DIRECTIONS FOR THIS TASK :: Work out how many lines in the records include the word "laws", then answer with nothing but that number.

- Opening Delimiter -

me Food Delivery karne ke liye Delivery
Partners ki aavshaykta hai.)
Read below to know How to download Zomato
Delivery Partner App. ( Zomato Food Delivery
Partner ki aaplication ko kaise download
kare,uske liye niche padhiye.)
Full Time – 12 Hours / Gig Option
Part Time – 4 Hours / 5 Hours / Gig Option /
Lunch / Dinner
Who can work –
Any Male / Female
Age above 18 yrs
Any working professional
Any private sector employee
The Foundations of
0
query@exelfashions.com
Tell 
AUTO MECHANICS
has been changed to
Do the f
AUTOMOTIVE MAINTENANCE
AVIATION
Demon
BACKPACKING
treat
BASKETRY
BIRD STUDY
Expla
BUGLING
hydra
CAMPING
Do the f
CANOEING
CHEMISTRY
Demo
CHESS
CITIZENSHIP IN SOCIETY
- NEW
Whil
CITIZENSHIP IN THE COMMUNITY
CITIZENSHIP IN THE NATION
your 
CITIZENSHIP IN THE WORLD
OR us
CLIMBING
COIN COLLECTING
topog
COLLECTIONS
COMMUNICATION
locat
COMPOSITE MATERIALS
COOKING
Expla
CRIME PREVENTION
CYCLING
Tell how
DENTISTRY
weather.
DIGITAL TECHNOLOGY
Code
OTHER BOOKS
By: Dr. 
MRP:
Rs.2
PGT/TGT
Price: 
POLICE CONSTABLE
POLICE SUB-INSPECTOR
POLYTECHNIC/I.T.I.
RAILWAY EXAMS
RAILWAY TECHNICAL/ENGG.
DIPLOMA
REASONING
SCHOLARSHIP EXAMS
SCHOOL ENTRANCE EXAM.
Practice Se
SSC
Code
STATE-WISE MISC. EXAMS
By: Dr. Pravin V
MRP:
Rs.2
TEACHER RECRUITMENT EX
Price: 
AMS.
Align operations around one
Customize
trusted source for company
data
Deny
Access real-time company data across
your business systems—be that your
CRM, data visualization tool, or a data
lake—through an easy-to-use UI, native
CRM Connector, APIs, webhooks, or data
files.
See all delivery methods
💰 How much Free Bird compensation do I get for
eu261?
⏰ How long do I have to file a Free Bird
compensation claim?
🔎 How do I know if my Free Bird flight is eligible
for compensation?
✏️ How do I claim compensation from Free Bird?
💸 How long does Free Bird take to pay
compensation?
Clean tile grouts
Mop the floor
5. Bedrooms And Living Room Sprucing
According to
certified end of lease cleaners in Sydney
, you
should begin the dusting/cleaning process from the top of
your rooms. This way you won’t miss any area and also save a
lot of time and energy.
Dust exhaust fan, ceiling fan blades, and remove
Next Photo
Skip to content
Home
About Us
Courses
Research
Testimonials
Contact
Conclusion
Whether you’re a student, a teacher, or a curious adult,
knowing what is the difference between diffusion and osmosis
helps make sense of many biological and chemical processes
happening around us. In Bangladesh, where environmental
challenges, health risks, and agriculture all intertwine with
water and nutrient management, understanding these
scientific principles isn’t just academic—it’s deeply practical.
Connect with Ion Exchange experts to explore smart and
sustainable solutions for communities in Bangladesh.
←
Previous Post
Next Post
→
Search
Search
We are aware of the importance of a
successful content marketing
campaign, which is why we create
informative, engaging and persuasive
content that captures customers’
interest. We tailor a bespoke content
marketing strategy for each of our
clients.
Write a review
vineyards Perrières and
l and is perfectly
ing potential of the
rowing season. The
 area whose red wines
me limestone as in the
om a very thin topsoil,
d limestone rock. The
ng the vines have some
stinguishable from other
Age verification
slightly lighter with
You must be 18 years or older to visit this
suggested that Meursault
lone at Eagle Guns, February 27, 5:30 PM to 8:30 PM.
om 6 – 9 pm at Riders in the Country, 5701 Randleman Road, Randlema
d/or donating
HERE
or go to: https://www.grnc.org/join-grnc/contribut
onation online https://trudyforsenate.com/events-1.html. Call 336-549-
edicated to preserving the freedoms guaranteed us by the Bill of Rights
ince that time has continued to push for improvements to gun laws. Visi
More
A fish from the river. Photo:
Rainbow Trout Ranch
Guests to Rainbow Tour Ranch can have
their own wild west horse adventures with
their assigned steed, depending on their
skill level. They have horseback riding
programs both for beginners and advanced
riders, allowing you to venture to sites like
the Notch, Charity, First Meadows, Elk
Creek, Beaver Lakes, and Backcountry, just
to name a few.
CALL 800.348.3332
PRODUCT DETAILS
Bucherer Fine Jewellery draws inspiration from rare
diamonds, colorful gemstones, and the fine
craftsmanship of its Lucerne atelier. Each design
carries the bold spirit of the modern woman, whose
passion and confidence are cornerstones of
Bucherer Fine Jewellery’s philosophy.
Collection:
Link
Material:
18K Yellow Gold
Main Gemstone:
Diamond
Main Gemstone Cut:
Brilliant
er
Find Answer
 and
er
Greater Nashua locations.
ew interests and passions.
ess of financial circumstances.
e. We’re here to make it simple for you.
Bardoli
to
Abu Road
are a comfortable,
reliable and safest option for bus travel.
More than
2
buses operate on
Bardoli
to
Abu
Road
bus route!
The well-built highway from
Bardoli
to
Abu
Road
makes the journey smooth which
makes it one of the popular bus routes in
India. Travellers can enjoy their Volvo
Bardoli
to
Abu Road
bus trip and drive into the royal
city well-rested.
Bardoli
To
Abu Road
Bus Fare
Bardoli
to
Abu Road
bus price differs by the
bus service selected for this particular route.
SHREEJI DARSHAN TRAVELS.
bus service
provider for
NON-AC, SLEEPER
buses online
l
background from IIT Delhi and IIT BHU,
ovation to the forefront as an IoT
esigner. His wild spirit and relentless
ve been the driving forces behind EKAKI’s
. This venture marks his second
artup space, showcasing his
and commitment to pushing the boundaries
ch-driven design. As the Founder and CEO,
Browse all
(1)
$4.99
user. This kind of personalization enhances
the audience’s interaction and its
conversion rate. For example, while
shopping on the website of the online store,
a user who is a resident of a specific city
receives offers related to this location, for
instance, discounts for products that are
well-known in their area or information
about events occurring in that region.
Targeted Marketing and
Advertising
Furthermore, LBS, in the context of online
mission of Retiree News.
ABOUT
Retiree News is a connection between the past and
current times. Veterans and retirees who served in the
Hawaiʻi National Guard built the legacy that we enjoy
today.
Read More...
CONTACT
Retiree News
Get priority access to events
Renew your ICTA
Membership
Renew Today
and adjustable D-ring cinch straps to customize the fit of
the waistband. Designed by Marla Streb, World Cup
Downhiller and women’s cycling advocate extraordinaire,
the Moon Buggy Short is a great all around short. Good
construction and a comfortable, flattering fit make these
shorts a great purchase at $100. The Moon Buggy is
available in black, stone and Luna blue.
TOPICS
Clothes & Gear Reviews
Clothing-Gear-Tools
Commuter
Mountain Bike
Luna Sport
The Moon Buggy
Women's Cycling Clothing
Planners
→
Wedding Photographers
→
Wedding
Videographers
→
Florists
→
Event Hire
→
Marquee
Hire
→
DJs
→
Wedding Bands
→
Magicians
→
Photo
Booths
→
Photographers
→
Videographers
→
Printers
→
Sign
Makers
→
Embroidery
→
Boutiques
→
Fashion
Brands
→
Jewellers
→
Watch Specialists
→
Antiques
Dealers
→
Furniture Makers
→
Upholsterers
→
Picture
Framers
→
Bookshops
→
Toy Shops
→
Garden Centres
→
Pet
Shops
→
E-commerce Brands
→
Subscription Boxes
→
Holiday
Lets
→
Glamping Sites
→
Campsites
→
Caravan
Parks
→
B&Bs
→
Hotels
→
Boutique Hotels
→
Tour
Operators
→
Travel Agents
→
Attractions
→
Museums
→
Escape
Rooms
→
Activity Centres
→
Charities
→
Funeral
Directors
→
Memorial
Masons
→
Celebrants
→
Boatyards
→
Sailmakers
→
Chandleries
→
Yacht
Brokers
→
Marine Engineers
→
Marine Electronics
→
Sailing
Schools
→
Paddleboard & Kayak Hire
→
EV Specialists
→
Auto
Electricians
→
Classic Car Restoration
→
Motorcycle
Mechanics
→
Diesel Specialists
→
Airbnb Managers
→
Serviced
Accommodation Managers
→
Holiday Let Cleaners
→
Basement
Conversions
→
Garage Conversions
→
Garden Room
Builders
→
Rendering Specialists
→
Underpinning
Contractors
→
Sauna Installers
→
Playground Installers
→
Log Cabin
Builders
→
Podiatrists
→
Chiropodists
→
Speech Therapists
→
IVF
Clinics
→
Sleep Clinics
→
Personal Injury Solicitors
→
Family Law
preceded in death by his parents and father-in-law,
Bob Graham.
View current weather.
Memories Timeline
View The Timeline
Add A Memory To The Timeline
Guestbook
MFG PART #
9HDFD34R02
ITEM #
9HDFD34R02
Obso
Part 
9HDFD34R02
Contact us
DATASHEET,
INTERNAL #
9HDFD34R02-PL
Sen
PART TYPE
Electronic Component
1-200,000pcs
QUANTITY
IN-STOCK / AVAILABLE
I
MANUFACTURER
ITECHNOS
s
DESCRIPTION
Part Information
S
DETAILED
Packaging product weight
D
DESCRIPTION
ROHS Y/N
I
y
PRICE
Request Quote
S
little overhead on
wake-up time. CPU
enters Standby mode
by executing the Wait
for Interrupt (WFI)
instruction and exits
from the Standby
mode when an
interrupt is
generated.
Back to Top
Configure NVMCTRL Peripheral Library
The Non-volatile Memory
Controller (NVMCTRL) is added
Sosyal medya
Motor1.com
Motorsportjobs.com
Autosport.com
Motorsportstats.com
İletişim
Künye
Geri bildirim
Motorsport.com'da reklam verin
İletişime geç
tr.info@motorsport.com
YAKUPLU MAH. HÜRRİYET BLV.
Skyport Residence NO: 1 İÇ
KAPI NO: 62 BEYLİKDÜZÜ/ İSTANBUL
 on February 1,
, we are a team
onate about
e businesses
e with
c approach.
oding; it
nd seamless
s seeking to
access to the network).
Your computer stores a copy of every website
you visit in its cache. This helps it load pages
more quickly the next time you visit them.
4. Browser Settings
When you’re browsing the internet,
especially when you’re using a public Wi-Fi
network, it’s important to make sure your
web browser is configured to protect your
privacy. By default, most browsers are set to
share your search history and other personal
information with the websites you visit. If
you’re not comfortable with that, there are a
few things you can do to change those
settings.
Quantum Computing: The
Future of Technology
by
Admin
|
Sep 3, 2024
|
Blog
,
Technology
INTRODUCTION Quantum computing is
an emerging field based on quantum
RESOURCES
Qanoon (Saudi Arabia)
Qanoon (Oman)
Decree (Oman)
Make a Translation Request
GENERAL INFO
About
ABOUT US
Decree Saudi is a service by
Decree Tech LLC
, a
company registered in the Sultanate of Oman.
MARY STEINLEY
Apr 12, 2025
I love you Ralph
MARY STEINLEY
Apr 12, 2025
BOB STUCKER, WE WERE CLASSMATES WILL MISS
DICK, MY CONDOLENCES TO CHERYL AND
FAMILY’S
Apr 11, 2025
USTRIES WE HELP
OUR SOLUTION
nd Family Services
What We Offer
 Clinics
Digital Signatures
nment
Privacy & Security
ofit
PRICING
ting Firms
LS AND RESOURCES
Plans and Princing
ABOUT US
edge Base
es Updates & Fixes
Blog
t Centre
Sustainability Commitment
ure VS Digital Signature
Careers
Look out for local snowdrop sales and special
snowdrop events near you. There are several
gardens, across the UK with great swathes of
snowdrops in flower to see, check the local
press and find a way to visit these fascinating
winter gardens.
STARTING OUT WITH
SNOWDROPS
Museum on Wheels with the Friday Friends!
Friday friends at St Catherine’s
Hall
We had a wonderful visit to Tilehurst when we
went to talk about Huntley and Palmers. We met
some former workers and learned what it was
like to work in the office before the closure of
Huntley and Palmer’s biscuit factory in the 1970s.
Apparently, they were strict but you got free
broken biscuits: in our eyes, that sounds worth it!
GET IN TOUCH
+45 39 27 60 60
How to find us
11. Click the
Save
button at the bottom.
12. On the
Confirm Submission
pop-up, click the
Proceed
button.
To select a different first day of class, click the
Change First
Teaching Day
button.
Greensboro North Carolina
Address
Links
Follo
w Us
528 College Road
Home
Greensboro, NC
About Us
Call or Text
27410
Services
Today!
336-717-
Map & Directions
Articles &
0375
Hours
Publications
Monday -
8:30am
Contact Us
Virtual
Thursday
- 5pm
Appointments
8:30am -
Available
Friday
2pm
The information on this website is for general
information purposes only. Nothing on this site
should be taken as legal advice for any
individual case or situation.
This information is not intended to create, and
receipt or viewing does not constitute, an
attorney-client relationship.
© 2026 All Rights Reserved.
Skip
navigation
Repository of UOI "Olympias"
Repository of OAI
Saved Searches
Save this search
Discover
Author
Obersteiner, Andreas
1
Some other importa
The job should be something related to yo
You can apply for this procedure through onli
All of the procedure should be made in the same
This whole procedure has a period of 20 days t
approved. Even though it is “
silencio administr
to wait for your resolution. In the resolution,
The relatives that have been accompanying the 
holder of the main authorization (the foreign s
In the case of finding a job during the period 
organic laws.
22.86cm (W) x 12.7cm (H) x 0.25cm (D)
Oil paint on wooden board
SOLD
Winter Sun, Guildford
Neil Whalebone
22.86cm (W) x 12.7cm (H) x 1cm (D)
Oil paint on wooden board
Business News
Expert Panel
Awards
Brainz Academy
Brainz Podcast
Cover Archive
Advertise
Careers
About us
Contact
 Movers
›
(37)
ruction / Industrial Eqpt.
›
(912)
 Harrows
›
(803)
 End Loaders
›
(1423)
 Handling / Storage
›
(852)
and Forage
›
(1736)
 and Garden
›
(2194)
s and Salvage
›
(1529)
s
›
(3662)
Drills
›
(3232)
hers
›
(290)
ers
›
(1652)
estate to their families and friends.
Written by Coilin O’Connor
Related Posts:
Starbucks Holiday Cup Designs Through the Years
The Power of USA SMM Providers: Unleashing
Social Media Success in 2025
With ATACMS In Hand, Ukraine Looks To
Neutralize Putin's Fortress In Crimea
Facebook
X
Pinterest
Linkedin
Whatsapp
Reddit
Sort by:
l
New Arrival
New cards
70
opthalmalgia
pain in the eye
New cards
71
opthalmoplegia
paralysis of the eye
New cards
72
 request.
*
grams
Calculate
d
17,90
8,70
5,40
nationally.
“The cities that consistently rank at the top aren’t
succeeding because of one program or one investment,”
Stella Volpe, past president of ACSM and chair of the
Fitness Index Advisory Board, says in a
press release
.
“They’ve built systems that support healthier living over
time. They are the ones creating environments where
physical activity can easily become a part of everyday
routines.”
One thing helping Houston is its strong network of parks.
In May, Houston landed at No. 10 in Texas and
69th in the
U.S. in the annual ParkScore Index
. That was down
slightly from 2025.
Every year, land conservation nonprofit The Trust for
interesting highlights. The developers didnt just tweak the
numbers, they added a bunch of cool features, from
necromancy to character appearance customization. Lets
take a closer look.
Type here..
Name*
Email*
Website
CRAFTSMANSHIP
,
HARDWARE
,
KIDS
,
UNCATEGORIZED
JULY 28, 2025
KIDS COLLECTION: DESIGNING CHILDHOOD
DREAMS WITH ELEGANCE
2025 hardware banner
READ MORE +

- Closing Delimiter -

SOLVED PROBLEM :: 2